Yes, the hospital has the right to recover your “wife’s” medical expenses from you if she fails to pay (or if she had happened to pass away from her medical issues) for any uninsured medical expenses. You ask your wonderful attorney, what about the agreement and court orders. The attorney asks you if you gave notice to the hospital of your separation in writing. Of course not you respond. I mean come on now, how were you supposed to know you had to do that?!?!? Not to mention that you became the sole parent all of a sudden when she went into the hospital.
What are your remedies? Well luckily for you, your separation agreement likely has indemnity clauses that will force your ex or her estate if she had passed away to indemnify you from her bills.

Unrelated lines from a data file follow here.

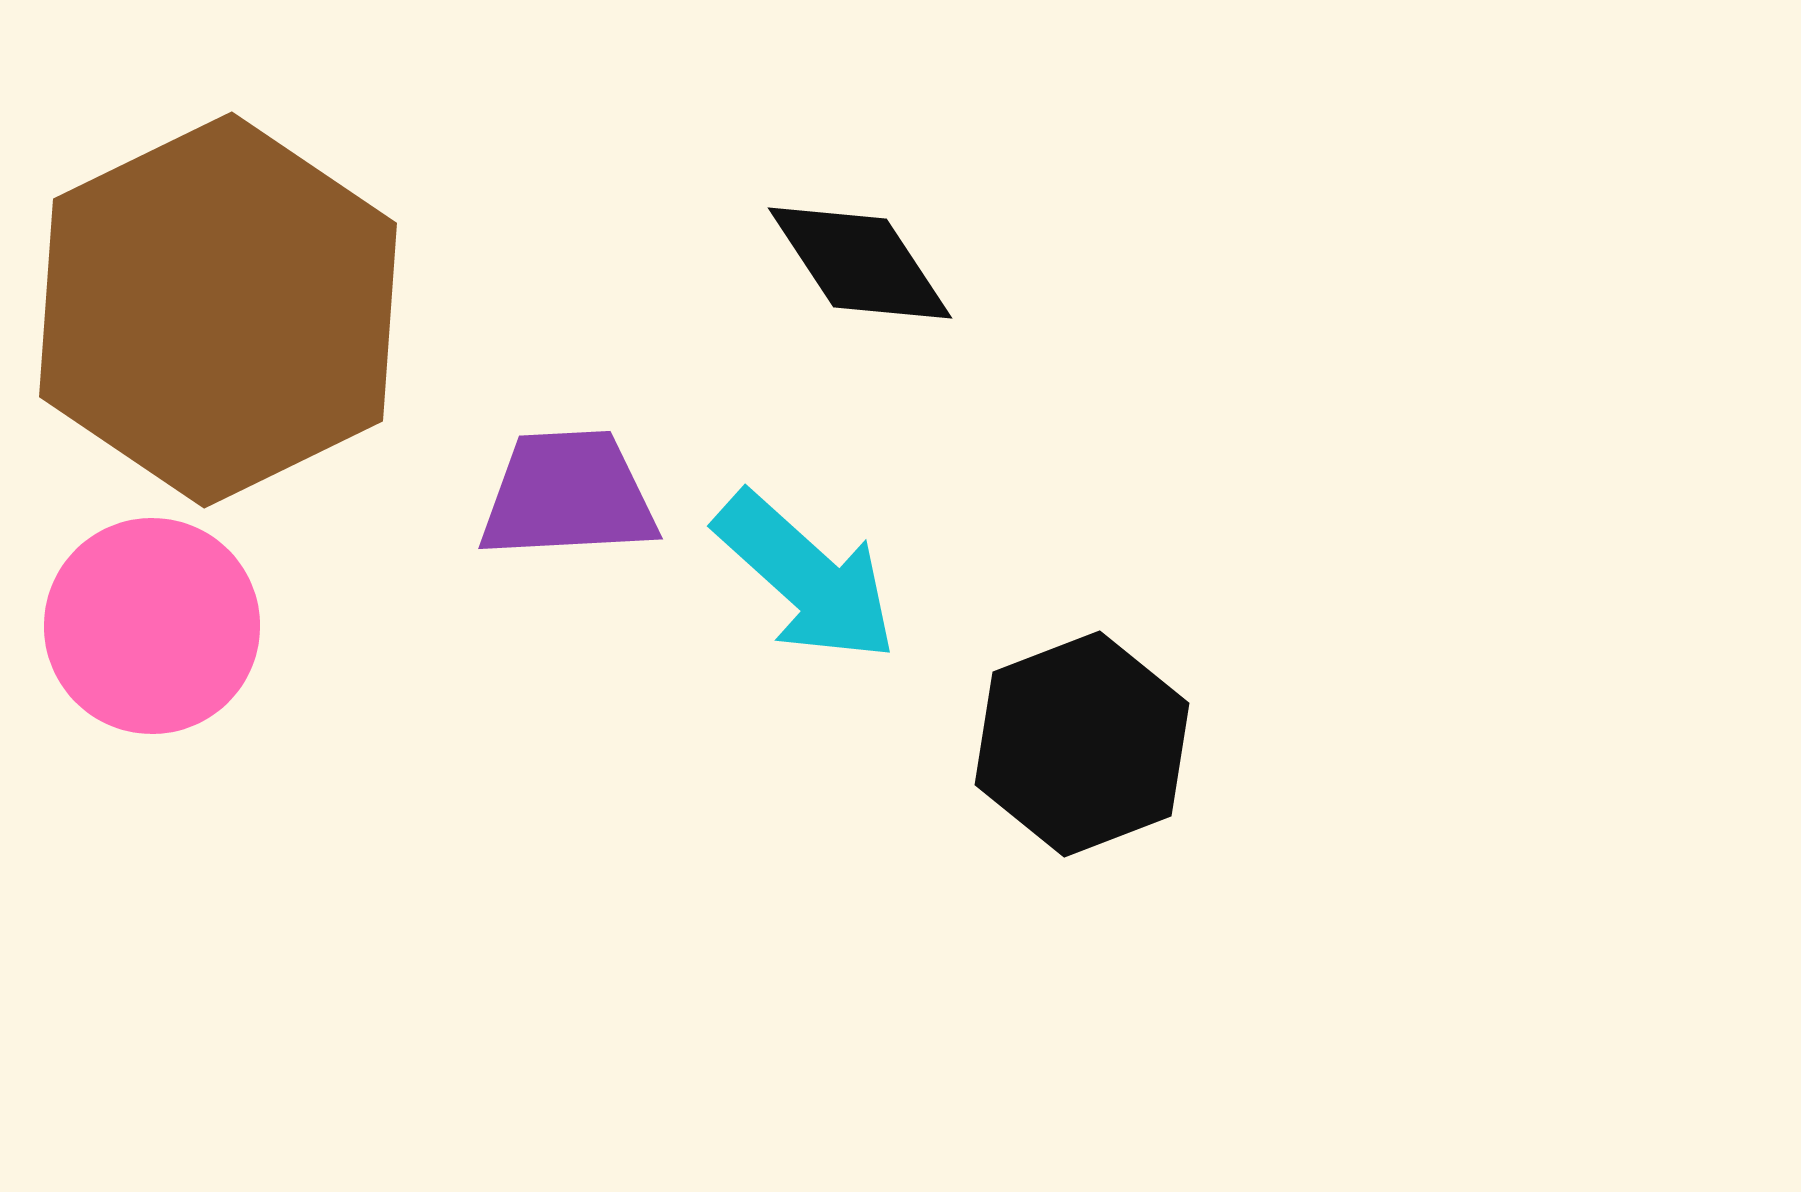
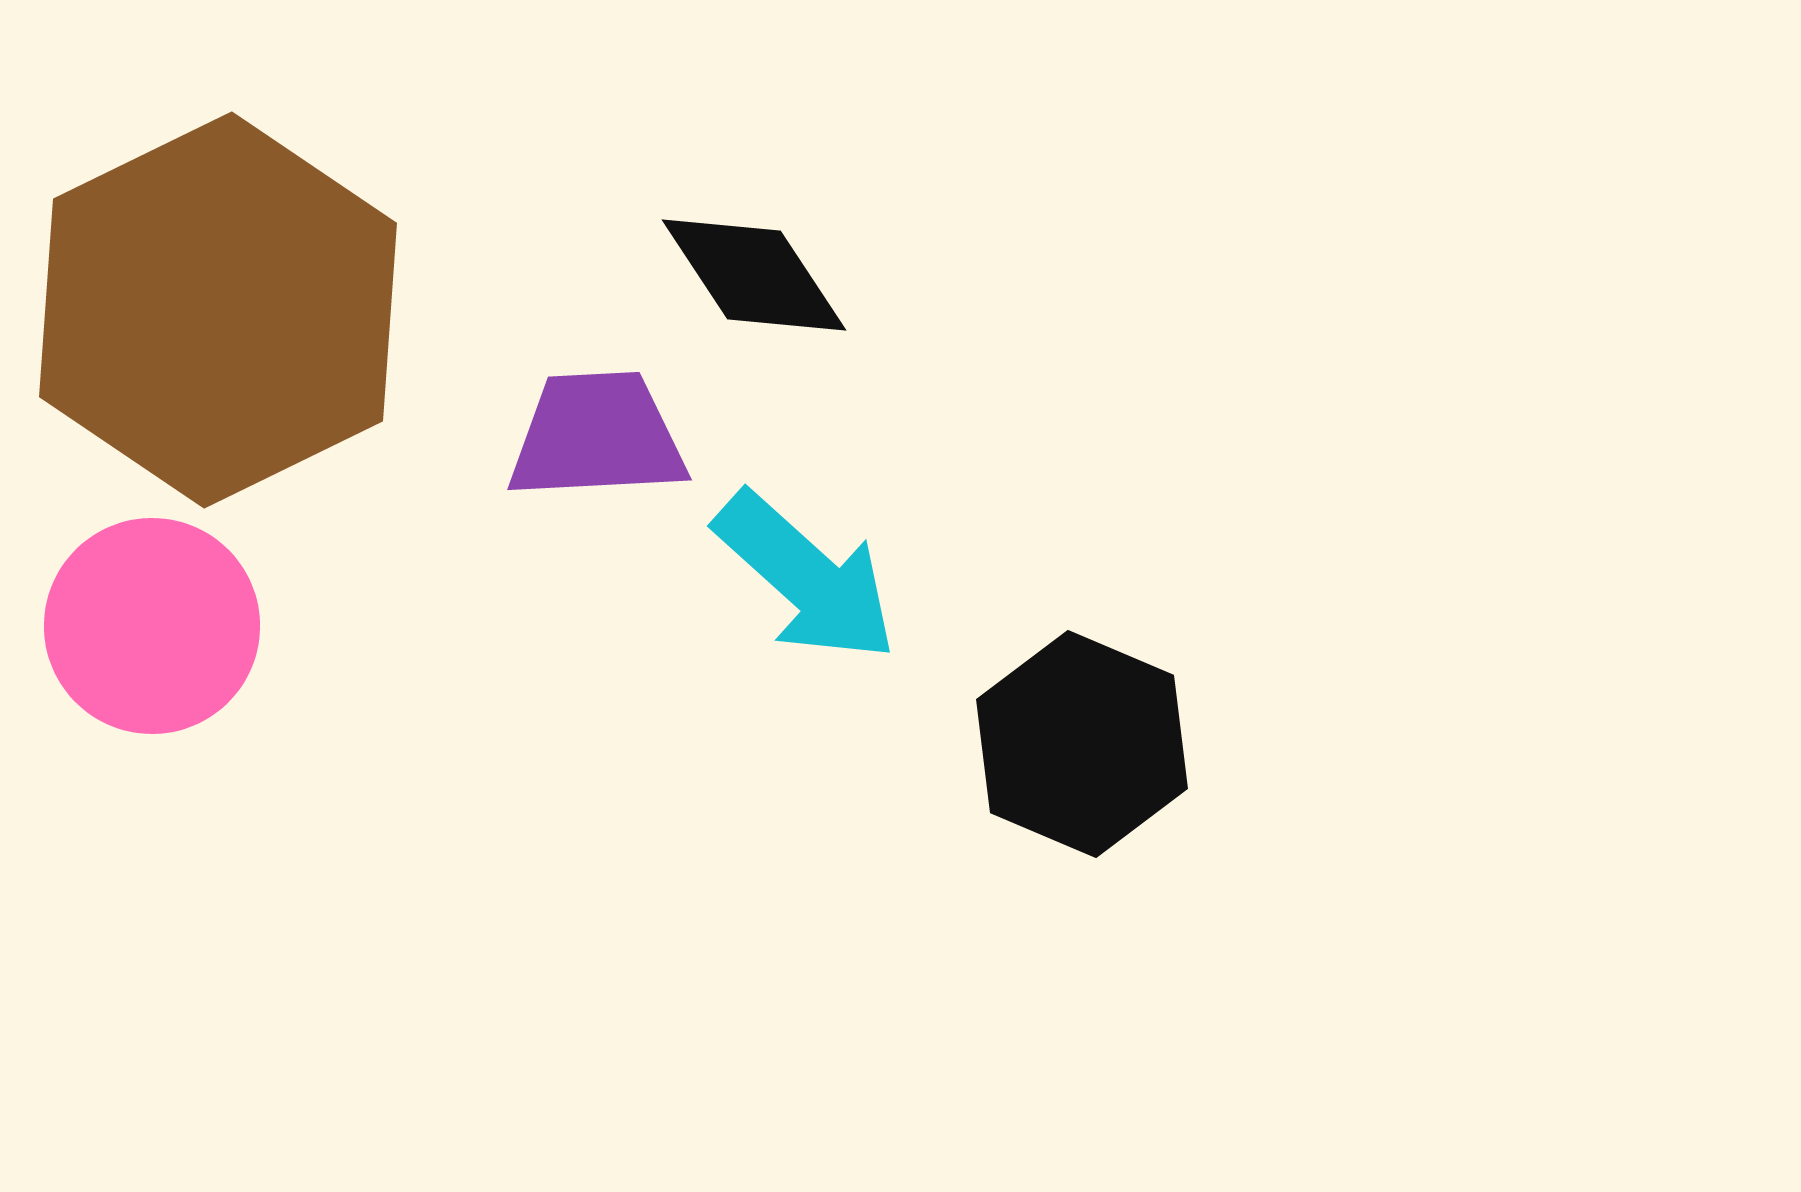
black diamond: moved 106 px left, 12 px down
purple trapezoid: moved 29 px right, 59 px up
black hexagon: rotated 16 degrees counterclockwise
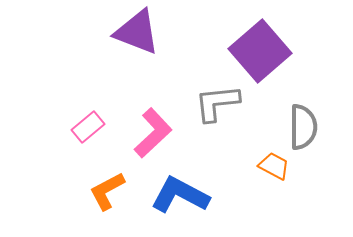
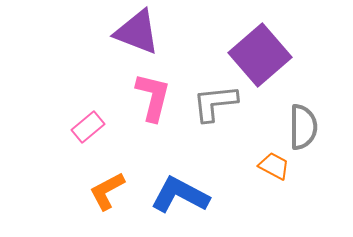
purple square: moved 4 px down
gray L-shape: moved 2 px left
pink L-shape: moved 36 px up; rotated 33 degrees counterclockwise
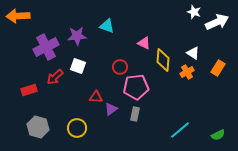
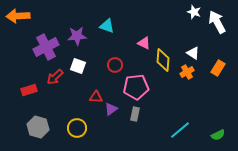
white arrow: rotated 95 degrees counterclockwise
red circle: moved 5 px left, 2 px up
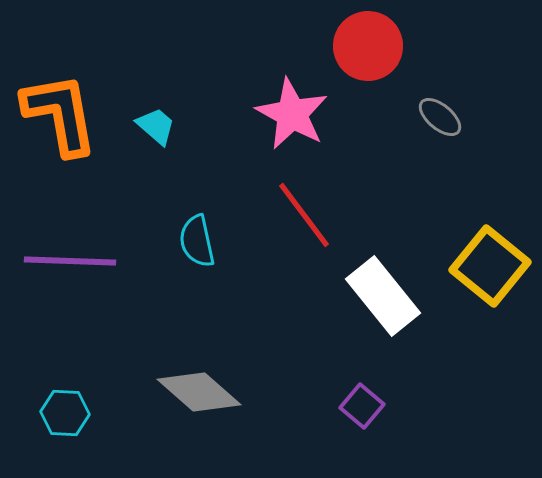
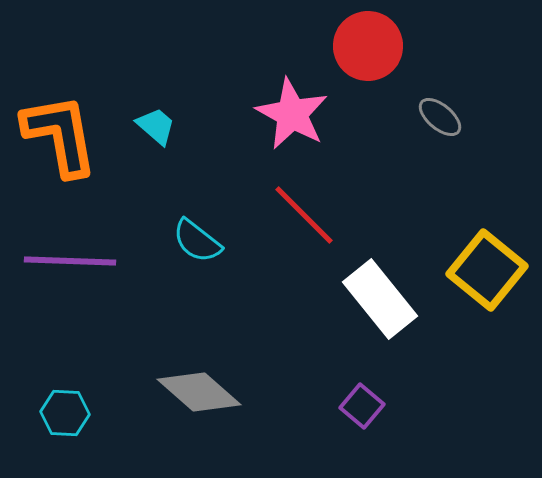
orange L-shape: moved 21 px down
red line: rotated 8 degrees counterclockwise
cyan semicircle: rotated 40 degrees counterclockwise
yellow square: moved 3 px left, 4 px down
white rectangle: moved 3 px left, 3 px down
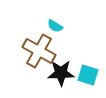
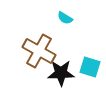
cyan semicircle: moved 10 px right, 8 px up
cyan square: moved 2 px right, 8 px up
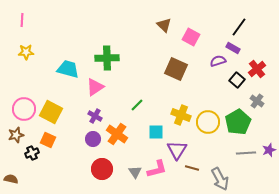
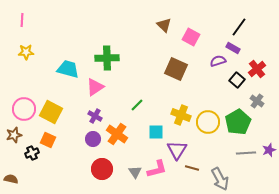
brown star: moved 2 px left
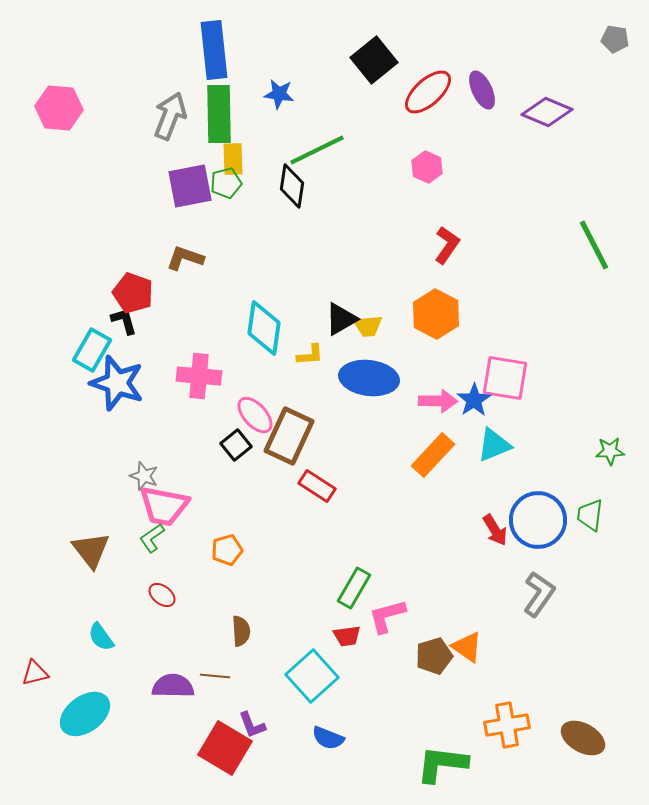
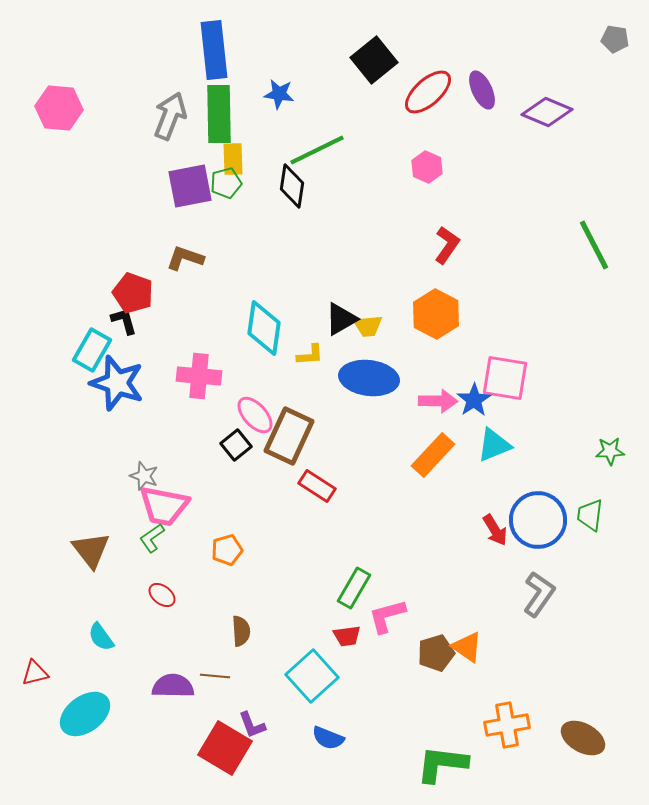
brown pentagon at (434, 656): moved 2 px right, 3 px up
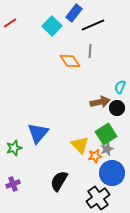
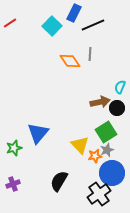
blue rectangle: rotated 12 degrees counterclockwise
gray line: moved 3 px down
green square: moved 2 px up
gray star: moved 1 px down
black cross: moved 1 px right, 4 px up
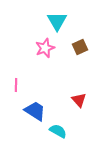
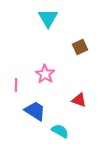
cyan triangle: moved 9 px left, 3 px up
pink star: moved 26 px down; rotated 18 degrees counterclockwise
red triangle: rotated 28 degrees counterclockwise
cyan semicircle: moved 2 px right
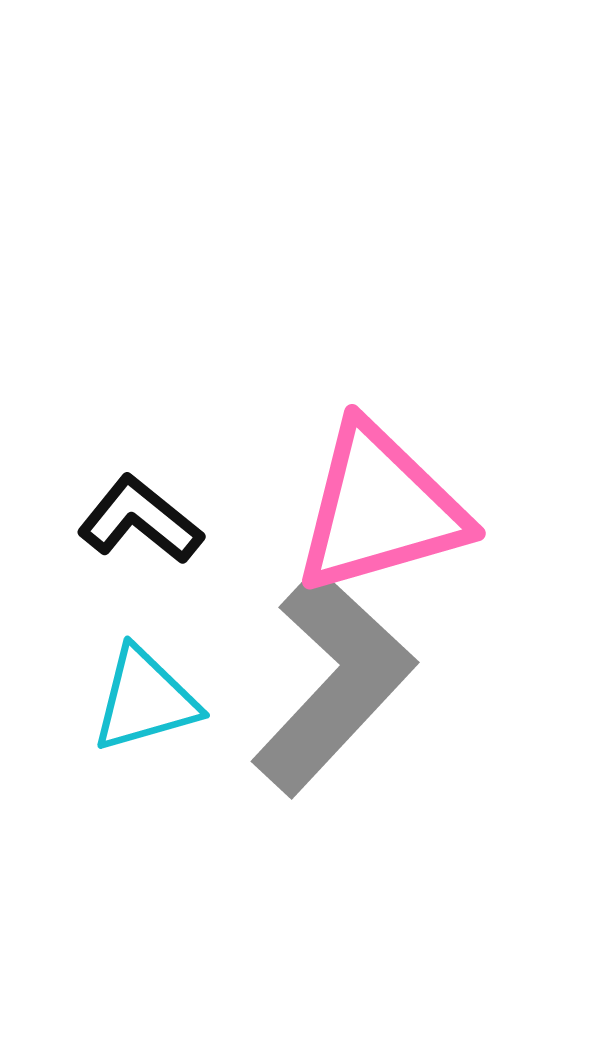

That said, the hospital can still sue you for the bills and recover for the necessary expenses that your ex incurred.
So, if your ex gets sick or has a chronic illness, you a separated and not yet divorced, and you no longer cover your spouse on health insurance, well I highly recommend that you sent a letter to the medical treatment providers and the hospital medical records department with your spouse’s full name (and maiden name), date of birth, and last four (4) of their social security number and advise the hospital that you are separated and will not pay for their medical bills.
Yes, it is weird that North Carolina is still clinging to a doctrine from when a spouse was property and you had to pay for your horses if someone else cared for and fed them just like you had to pay for your spouse if someone else cared for, fed, or provided medical treatment for them. The doctrine is likely to stay in place for so long as many, many people do not have insurance or do not pay their uninsured medical expenses. Instead of thinking how unfair, ridiculous, or antiquated the doctrine of necessities is, go ahead and provide your required notice now.